Dès qu'on allume le casque, le monde change ! Les bruits ambiants sont considérablement réduits (s'ils sont forts) et disparaissent presque totalement (s'ils sont faibles). Le volume sonore de la musique augmente considérablement et le son devient infiniment meilleur. En écoute dans un environnement calme, celui-ci présente alors une très bonne qualité. Tout de même moins précis que l'ATH-M50. Les basses sont bien présentes, mais les médiums sont un peu moins bien définis et les aigus peuvent devenir un peu agressifs. Tout ceci est à relativiser et l'ATH-ANC7 offre une très bonne qualité pour écouter de la musique, même si celle-ci n'est pas tout en fait en rapport avec son prix.

En condition, suite

Par contre, les choses changent lorsqu'on passe dans un environnement bruyant. On voit bien que c'est exactement là que le casque s'exprime au mieux et que ses concepteurs ont bien réussi leur contrat. Sachant qu'un bruit résiduel reste perceptible, les aigus qui pouvaient auparavant sembler agressifs deviennent simplement clairs et présents. Évidemment, ce casque ne transformera pas un train de banlieue, un métro, la cabine d'un vieux fourgon ou d'un avion en auditorium. Par exemple, le bruit résiduel va forcément masquer plus ou moins certaines fréquences, surtout dans le grave. J'ai noté aussi dans certains cas de légers et faibles grésillements dans l'écouteur droit. Ceux-ci ont été entendus dans des silences entre morceaux ou avec une musique à très bas volume avec le moteur de mon fourgon à bas régime (conflit du système d'opposition de phase avec certaines fréquences ?). Ces grésillements disparaissent totalement dès qu'on monte un peu le son.

Trappe ouverte

Mais l'ATH-ANC7 permet vraiment d'écouter de la musique avec des conditions de qualité et de conforts inespérées et exceptionnelles dans une ambiance sonore très bruyante. Ajoutons que la qualité de fabrication du casque est aussi propre que celle de l'ATH-M50 et que le confort est vraiment très bon. Le casque est livré avec de nombreux d'accessoires dont une housse semi-rigide de transport à même de protéger son investissement dans les voyages et outre la prise mini jack et 6,35 mm, un adaptateur pour les prises audio spéciales des avions. Le câble droit de 1m60 est détachable et le casque est un peu plus petit qu'un casque de studio, plutôt dans les dimensions d'un casque hi-fi, mais un peu plus lourd compte tenu de l'électronique embarquée.

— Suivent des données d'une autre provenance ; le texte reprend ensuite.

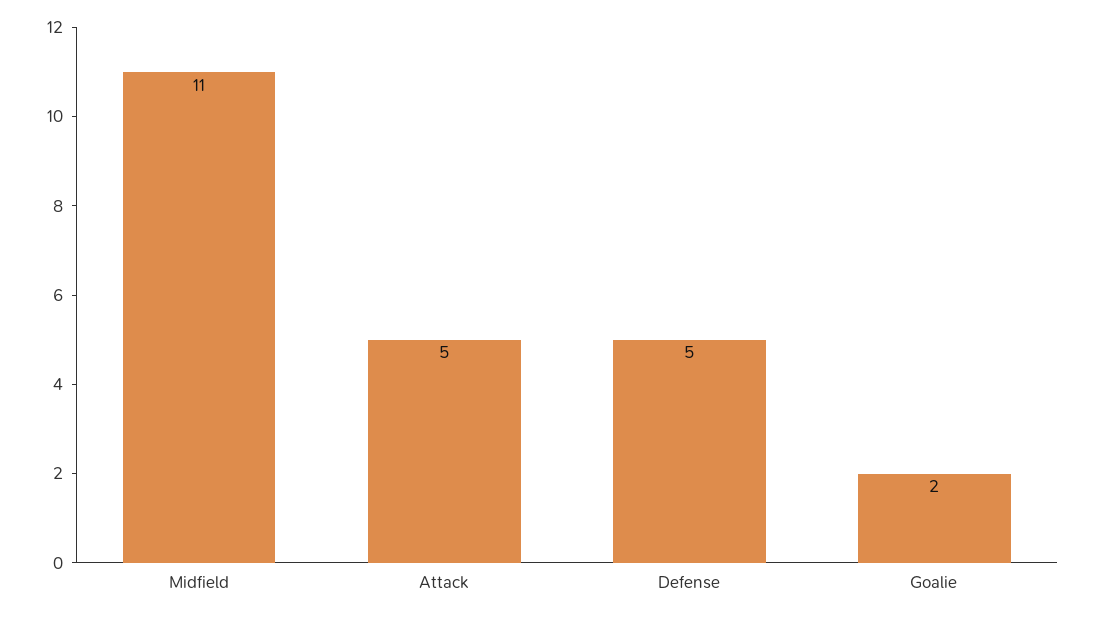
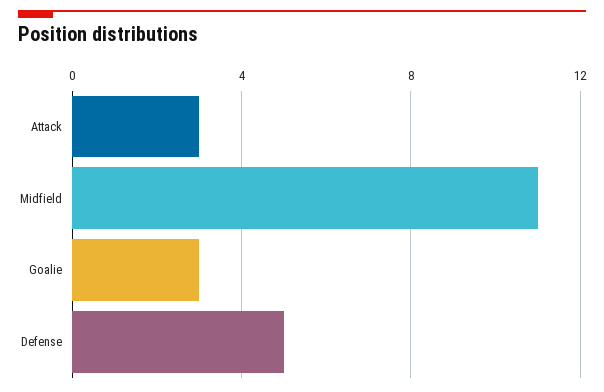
Attack: 5 -> 3
Goalie: 2 -> 3

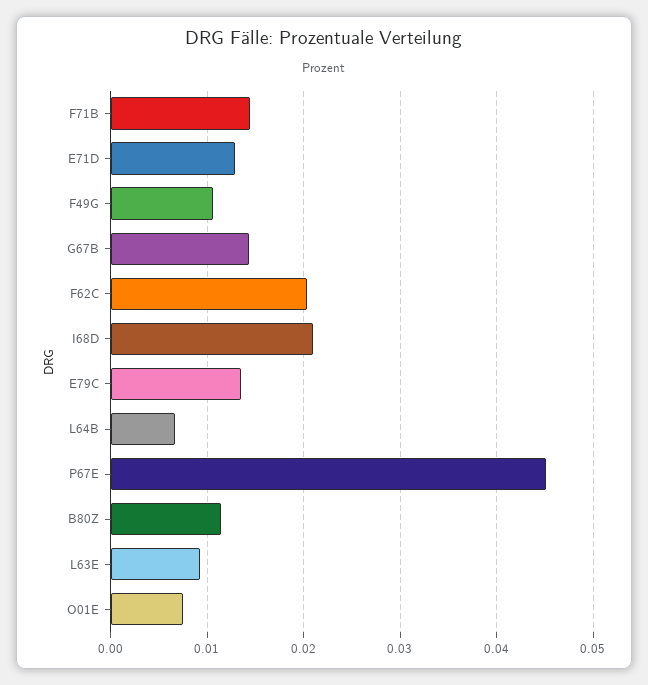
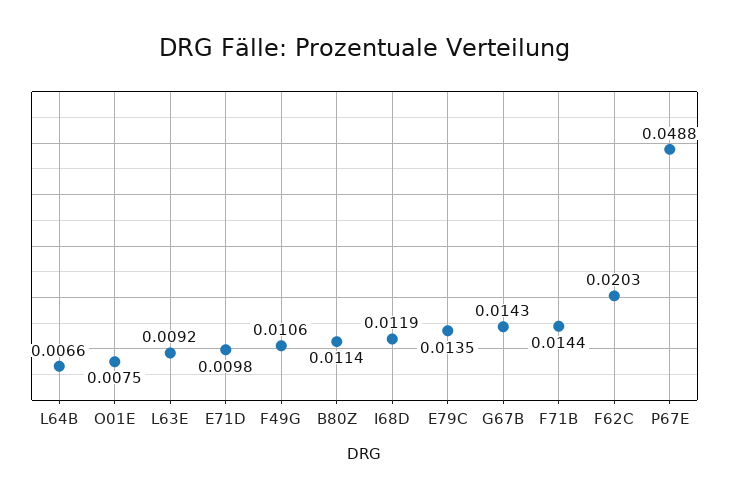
E71D: 0.013 -> 0.0098
I68D: 0.021 -> 0.0119
P67E: 0.045 -> 0.0488

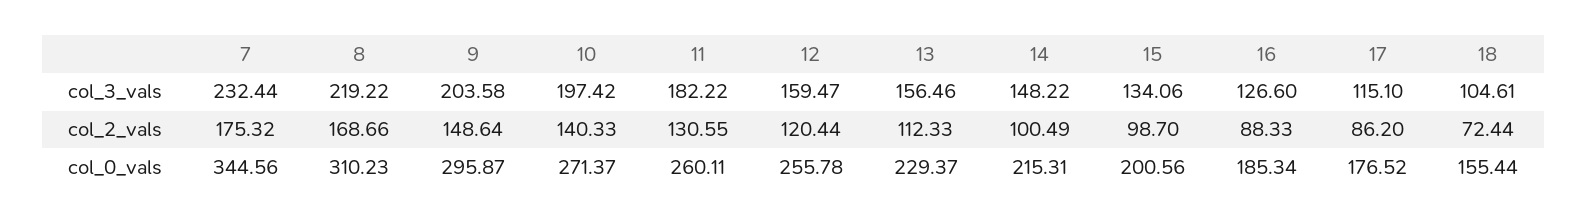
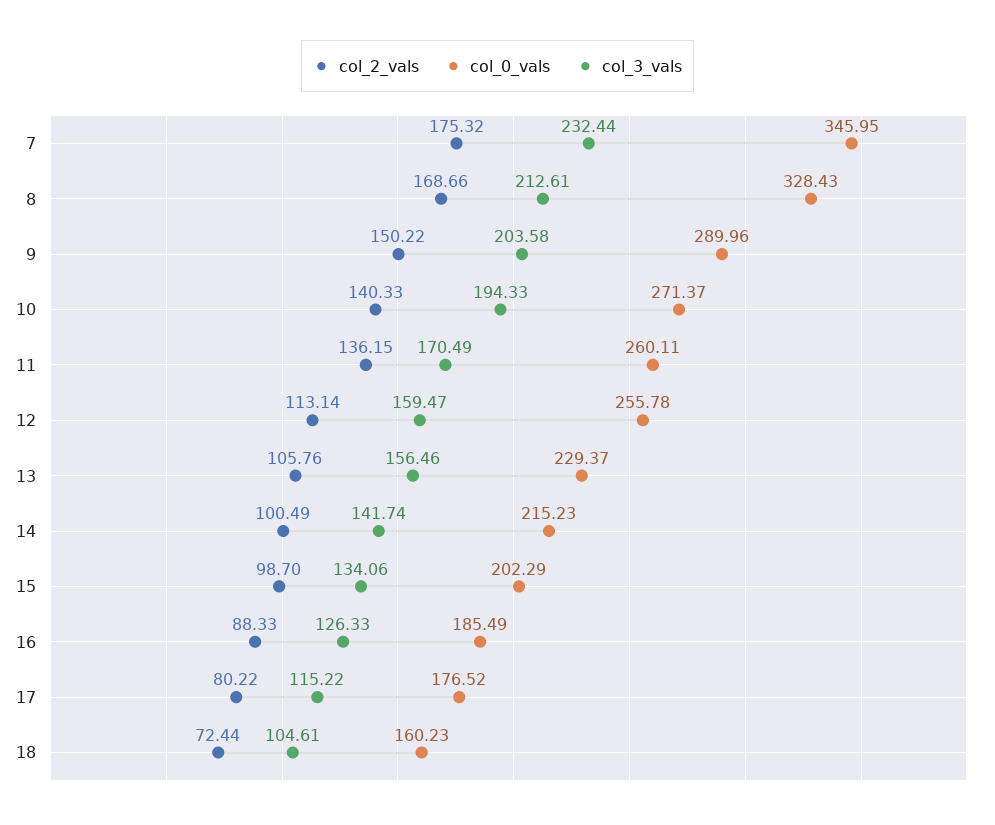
col_3_vals, 8: 219.22 -> 212.61
col_3_vals, 10: 197.42 -> 194.33
col_3_vals, 11: 182.22 -> 170.49
col_3_vals, 14: 148.22 -> 141.74
col_3_vals, 16: 126.6 -> 126.33
col_3_vals, 17: 115.1 -> 115.22
col_2_vals, 9: 148.64 -> 150.22
col_2_vals, 11: 130.55 -> 136.15
col_2_vals, 12: 120.44 -> 113.14
col_2_vals, 13: 112.33 -> 105.76
col_2_vals, 17: 86.2 -> 80.22
col_0_vals, 7: 344.56 -> 345.95
col_0_vals, 8: 310.23 -> 328.43
col_0_vals, 9: 295.87 -> 289.96
col_0_vals, 14: 215.31 -> 215.23
col_0_vals, 15: 200.56 -> 202.29
col_0_vals, 16: 185.34 -> 185.49
col_0_vals, 18: 155.44 -> 160.23

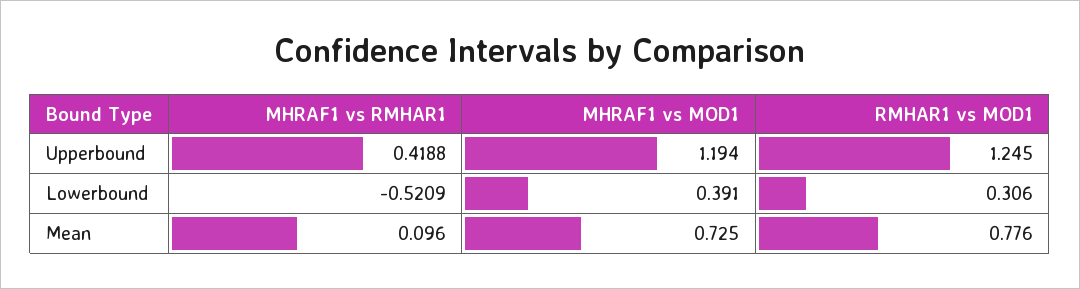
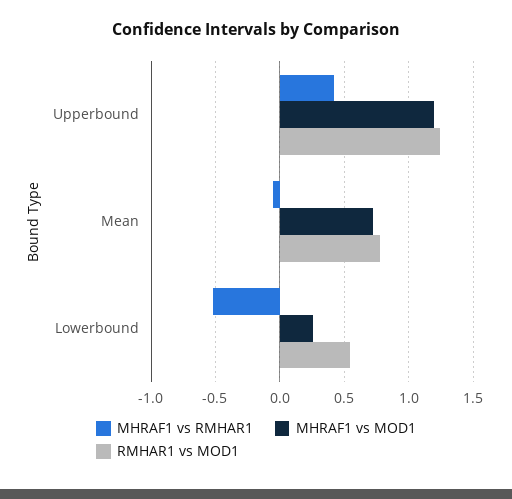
MHRAF1 vs MOD1, Lowerbound: 0.391 -> 0.25
RMHAR1 vs MOD1, Lowerbound: 0.306 -> 0.55
MHRAF1 vs RMHAR1, Mean: 0.096 -> -0.05

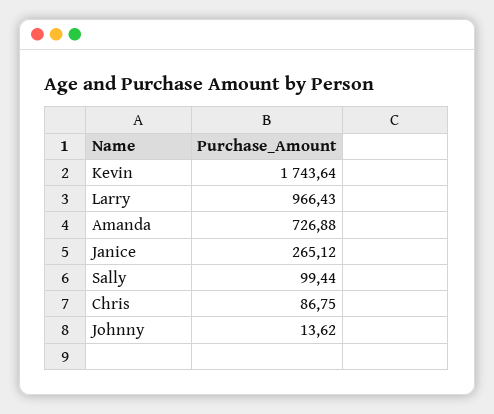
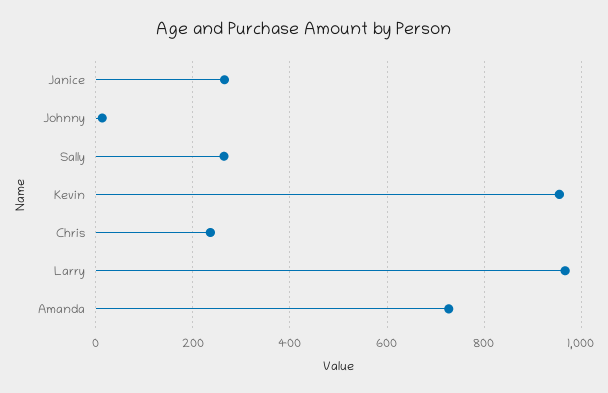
Kevin: 1743.64 -> 960
Sally: 99.44 -> 260
Chris: 86.75 -> 240

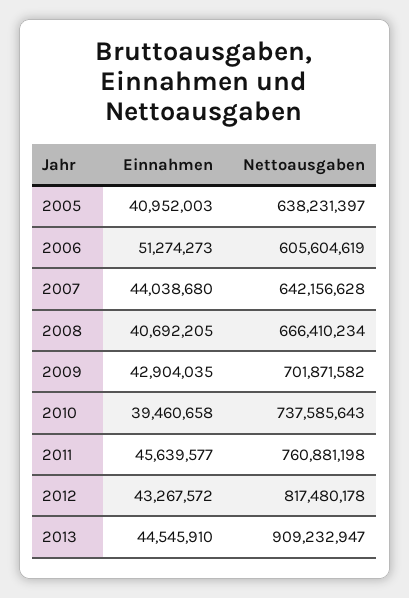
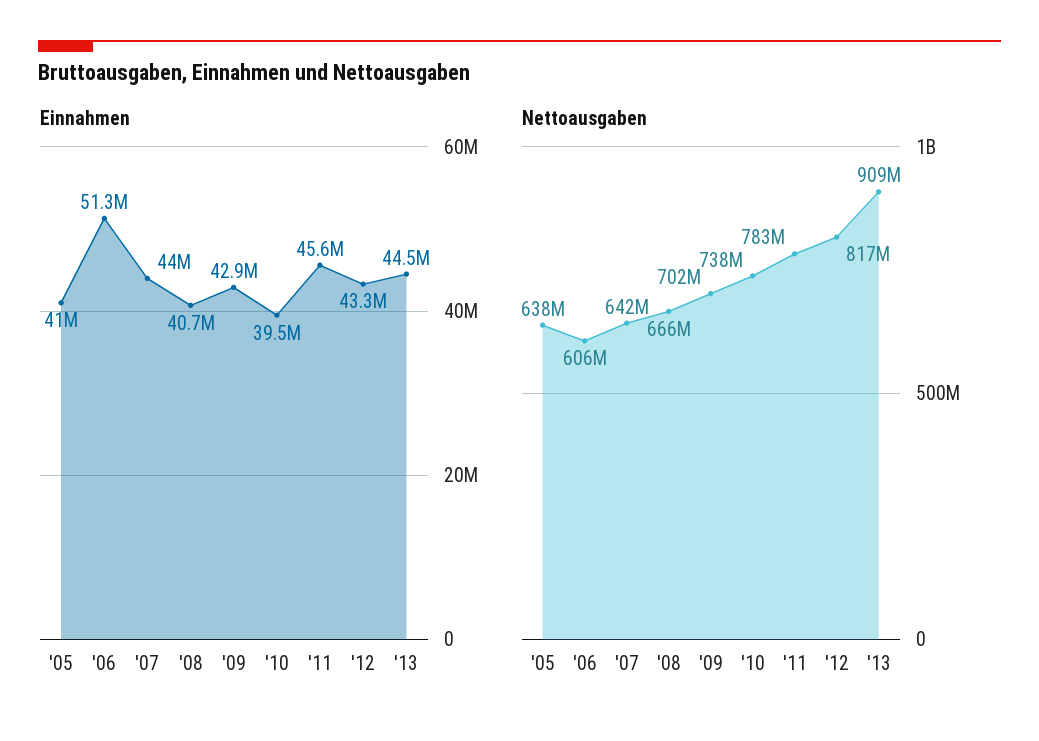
Nettoausgaben, 2011: 760881198 -> 783000000

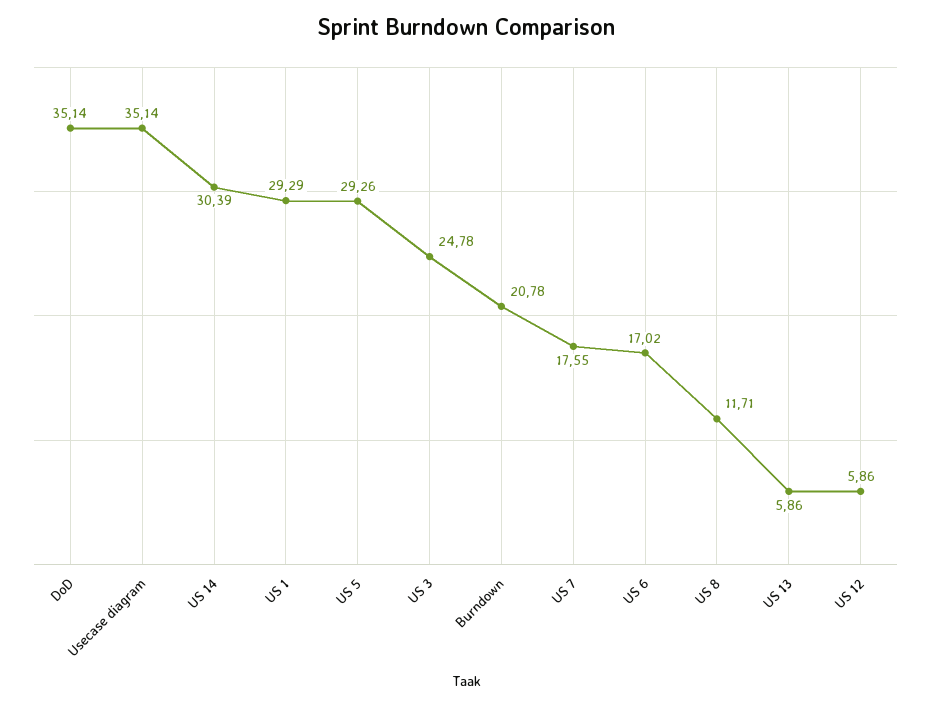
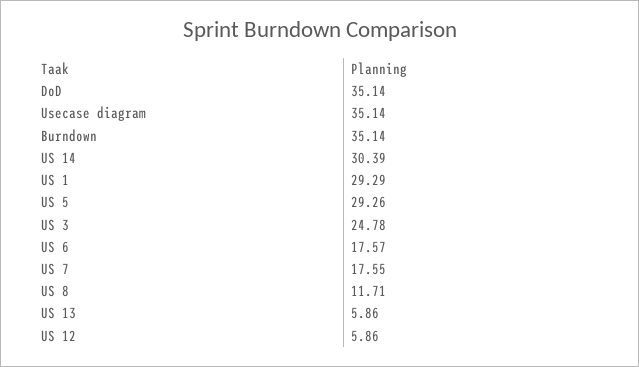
Burndown: 20.78 -> 35.14
US 6: 17.02 -> 17.57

La question d'une éventuelle utilisation studio s'est posée. Avec un casque à annulation de bruit, on peut espérer isoler le bruit d'un instrument pour effectuer un placement de micro en n'entendant que le monitoring. Hélas, cela ne fonctionne pas complètement : on l'a dit, le pavillon de l'oreille n'est pas le seul récepteur sonore du corps. Face à une batterie ou un ampli basse, du son passe toujours. De plus, on peut se poser la question de la résultante du mélange du son monitoré et de la source (quasi identique) envoyée en opposition de phase. Le son monitoré est parfaitement audible, mais les essais effectués laissent pour l'instant trop de doutes quant à la fidélité pour accorder sa pleine confiance à ce système en studio.

Conclusion

Les deux casques

 

Compte tenu de son tarif (199 € TTC), l'achat de l'ATH-ANC7 mérite réflexion. Il s'avère par contre un excellent investissement pour ceux qui sont souvent confrontés à des environnements bruyants. Car outre le fait qu'il permet d'écouter de la musique dans d'excellentes conditions pour ces milieux, l'efficacité de l'atténuation de bruit représente une véritable protection pour les oreilles et diminue considérablement la fatigue. On peut même se demander si ce casque ne peut avantageusement remplacer les casques de sécurité pour les gens travaillant en environnement bruyant. Avec en plus le plaisir de pouvoir écouter de la musique en bénéficiant d'un très bon son.